Action item:
Below are records; reproduce exactly the lines from the one that has "Refrigerant Controls" through the one that has "The compressor features", ends included, and nothing more.

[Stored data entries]
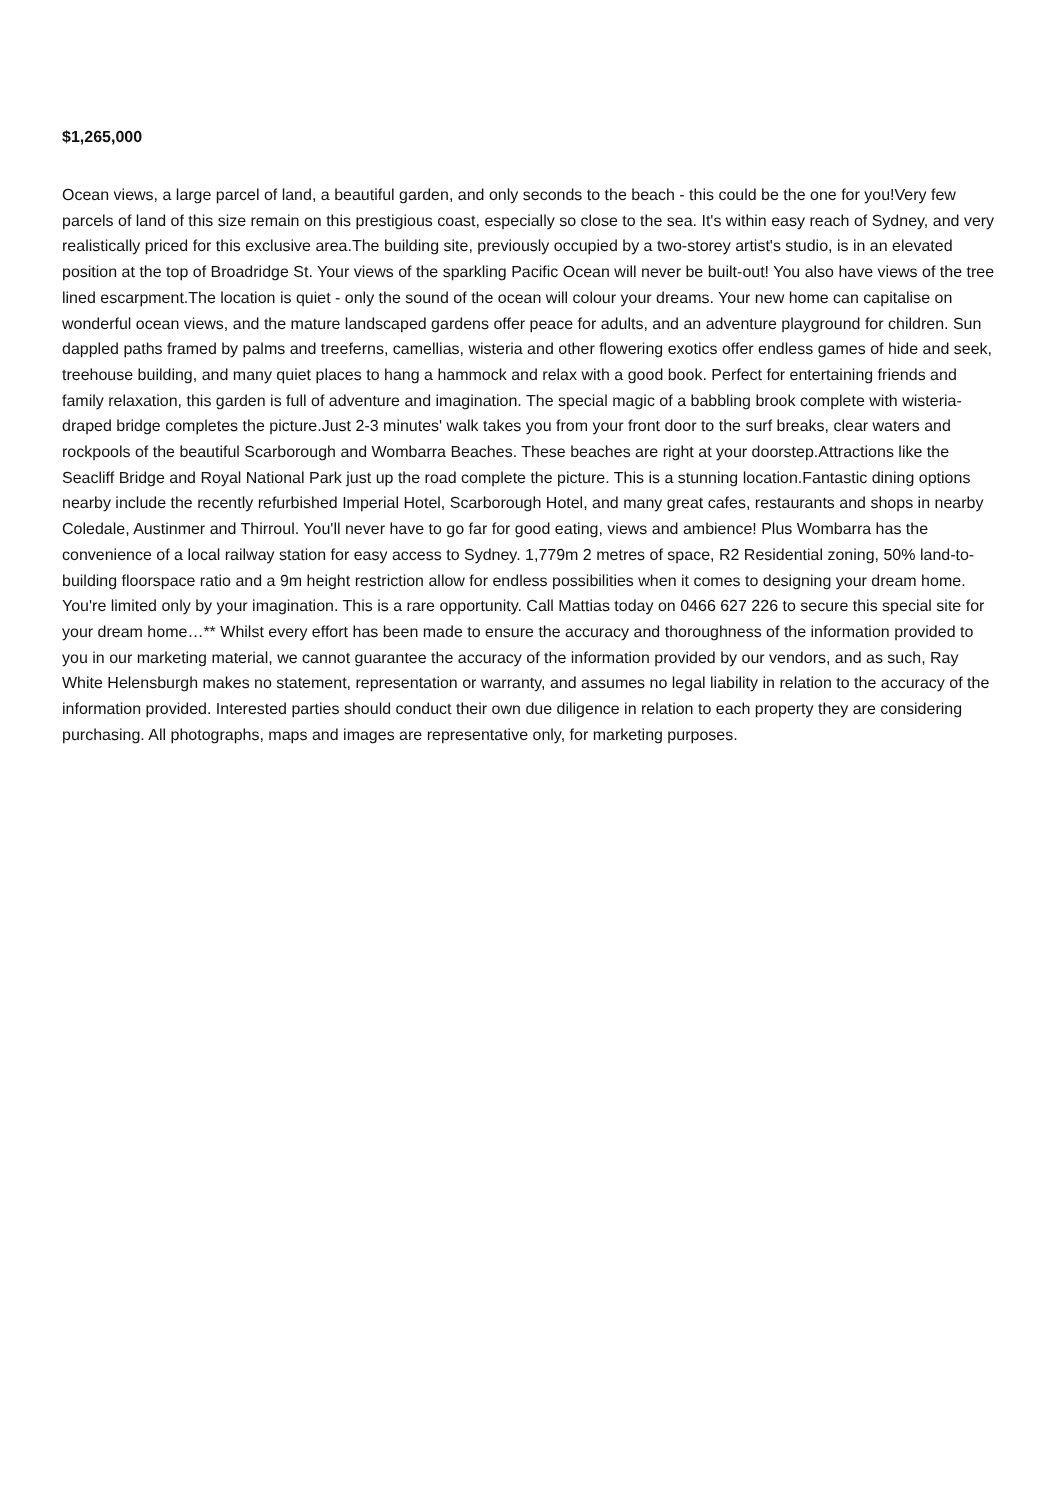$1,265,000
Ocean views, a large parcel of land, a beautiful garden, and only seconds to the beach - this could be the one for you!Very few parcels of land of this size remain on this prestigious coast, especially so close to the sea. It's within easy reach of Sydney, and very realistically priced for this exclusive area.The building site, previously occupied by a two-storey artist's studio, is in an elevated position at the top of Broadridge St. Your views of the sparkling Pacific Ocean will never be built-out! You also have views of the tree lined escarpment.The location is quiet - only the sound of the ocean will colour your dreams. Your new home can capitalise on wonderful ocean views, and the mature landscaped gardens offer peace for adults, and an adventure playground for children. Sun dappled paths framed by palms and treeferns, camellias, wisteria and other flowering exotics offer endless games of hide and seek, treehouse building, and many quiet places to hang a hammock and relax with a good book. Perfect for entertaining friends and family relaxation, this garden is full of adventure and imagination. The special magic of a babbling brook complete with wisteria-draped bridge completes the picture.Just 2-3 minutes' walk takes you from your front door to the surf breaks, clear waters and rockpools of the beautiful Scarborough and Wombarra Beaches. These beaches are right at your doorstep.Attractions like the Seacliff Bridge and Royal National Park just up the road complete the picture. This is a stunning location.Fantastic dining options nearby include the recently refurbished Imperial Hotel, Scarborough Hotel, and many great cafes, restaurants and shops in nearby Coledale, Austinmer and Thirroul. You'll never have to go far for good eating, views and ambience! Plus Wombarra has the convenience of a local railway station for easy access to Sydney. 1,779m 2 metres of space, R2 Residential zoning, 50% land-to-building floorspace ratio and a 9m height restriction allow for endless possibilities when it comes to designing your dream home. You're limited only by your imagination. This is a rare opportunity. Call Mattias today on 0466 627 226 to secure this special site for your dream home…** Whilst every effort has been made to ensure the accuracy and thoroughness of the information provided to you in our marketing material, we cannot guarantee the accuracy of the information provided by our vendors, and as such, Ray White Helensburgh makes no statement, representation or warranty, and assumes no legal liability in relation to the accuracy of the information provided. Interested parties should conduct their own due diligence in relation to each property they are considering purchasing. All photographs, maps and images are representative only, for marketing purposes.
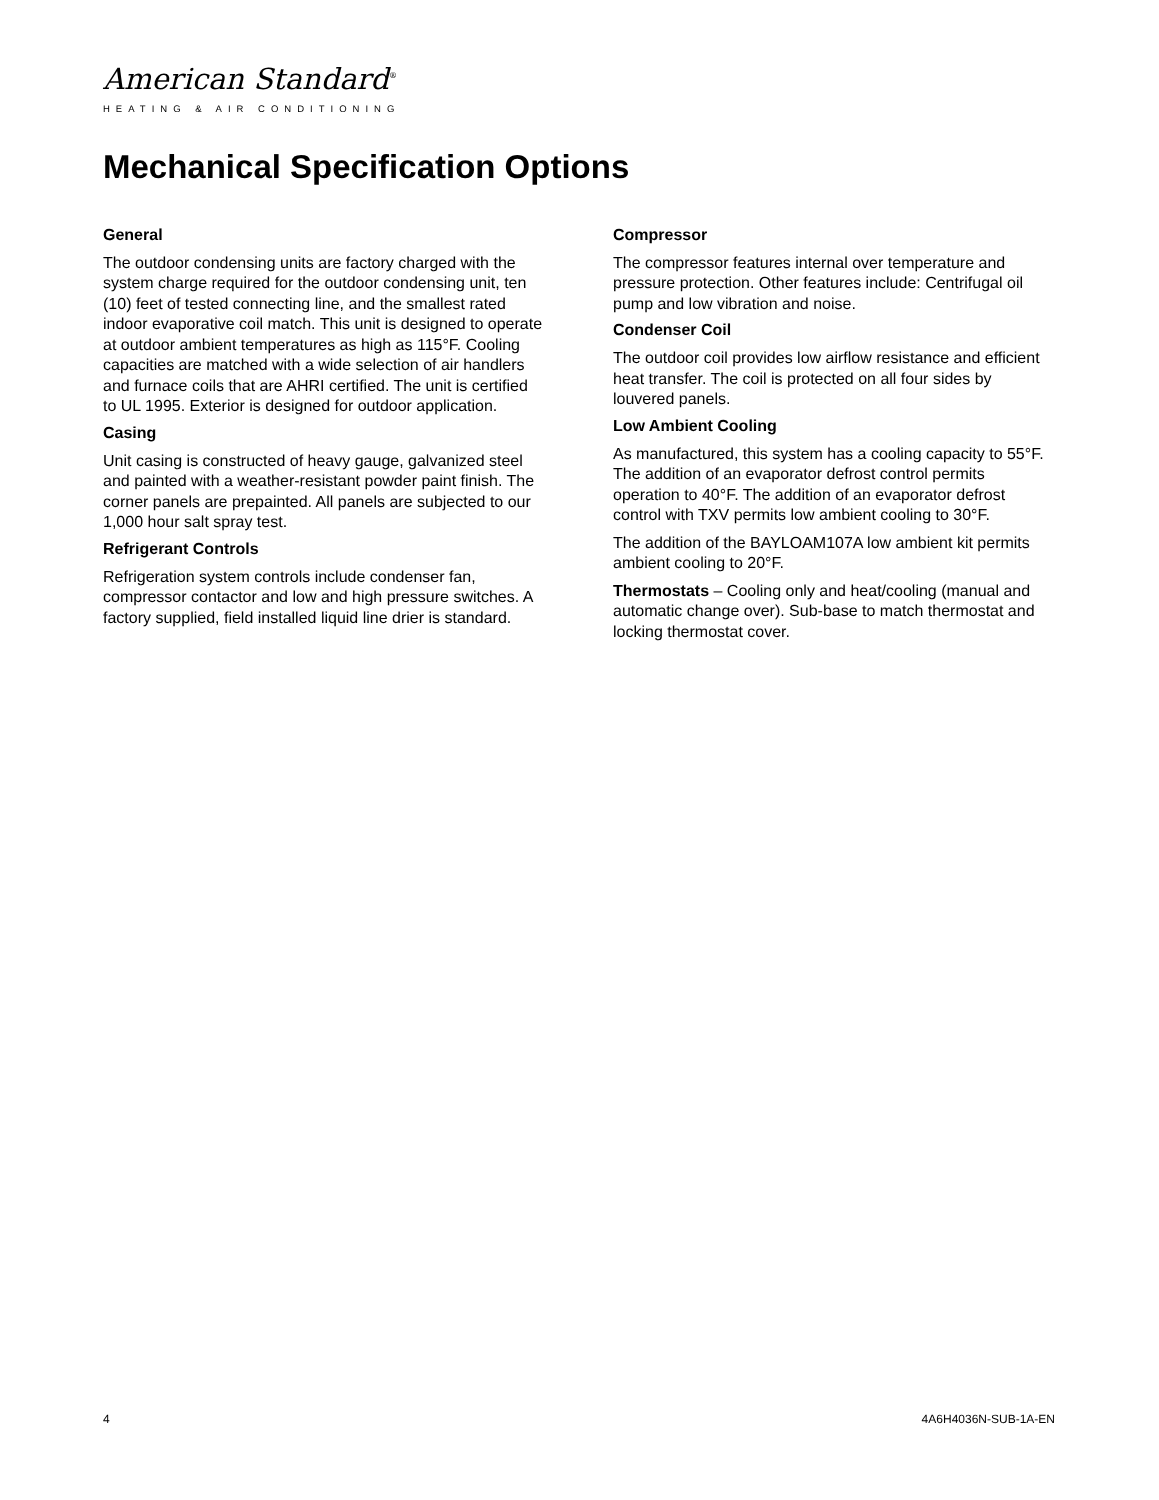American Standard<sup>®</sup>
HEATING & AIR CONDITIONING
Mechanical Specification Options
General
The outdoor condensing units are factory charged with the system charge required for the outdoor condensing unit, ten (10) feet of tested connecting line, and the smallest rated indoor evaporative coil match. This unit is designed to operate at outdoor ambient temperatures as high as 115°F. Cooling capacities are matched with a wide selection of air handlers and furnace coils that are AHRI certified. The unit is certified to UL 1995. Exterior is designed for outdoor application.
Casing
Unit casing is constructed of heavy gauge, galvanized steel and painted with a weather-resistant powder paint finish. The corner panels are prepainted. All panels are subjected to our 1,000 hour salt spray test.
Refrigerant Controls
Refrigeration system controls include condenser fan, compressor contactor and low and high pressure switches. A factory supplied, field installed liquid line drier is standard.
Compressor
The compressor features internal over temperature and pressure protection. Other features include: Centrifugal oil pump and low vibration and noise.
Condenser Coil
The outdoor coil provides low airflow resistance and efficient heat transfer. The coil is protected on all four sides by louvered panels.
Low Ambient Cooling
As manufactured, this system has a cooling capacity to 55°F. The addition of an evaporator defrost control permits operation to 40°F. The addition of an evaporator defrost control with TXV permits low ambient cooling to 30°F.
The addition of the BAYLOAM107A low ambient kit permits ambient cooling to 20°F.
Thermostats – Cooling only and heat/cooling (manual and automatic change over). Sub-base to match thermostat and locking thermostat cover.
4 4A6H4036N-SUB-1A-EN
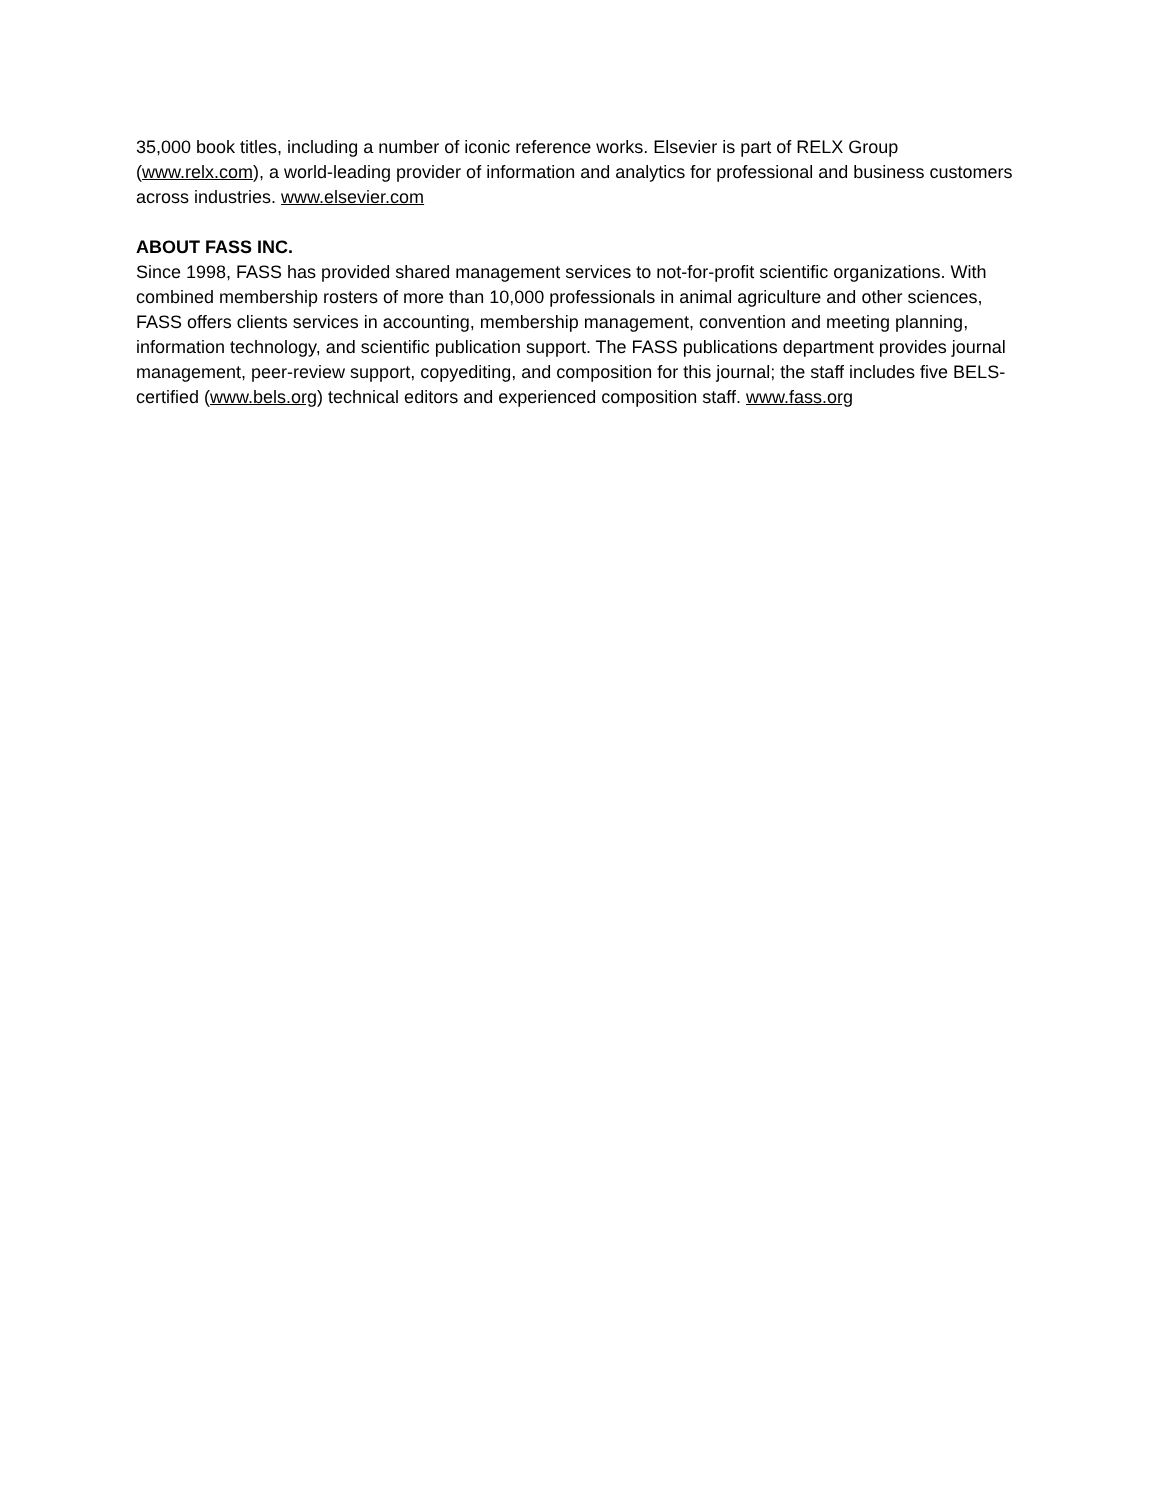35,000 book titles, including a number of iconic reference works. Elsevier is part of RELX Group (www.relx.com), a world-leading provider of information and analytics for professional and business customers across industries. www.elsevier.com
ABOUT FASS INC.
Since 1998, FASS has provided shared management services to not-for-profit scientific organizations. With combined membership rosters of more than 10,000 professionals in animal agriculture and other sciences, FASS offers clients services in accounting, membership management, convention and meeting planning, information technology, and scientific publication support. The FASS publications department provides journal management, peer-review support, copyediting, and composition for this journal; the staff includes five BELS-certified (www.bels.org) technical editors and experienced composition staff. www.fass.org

Answer for the task:
Refrigerant Controls
Refrigeration system controls include condenser fan, compressor contactor and low and high pressure switches. A factory supplied, field installed liquid line drier is standard.
Compressor
The compressor features internal over temperature and pressure protection. Other features include: Centrifugal oil pump and low vibration and noise.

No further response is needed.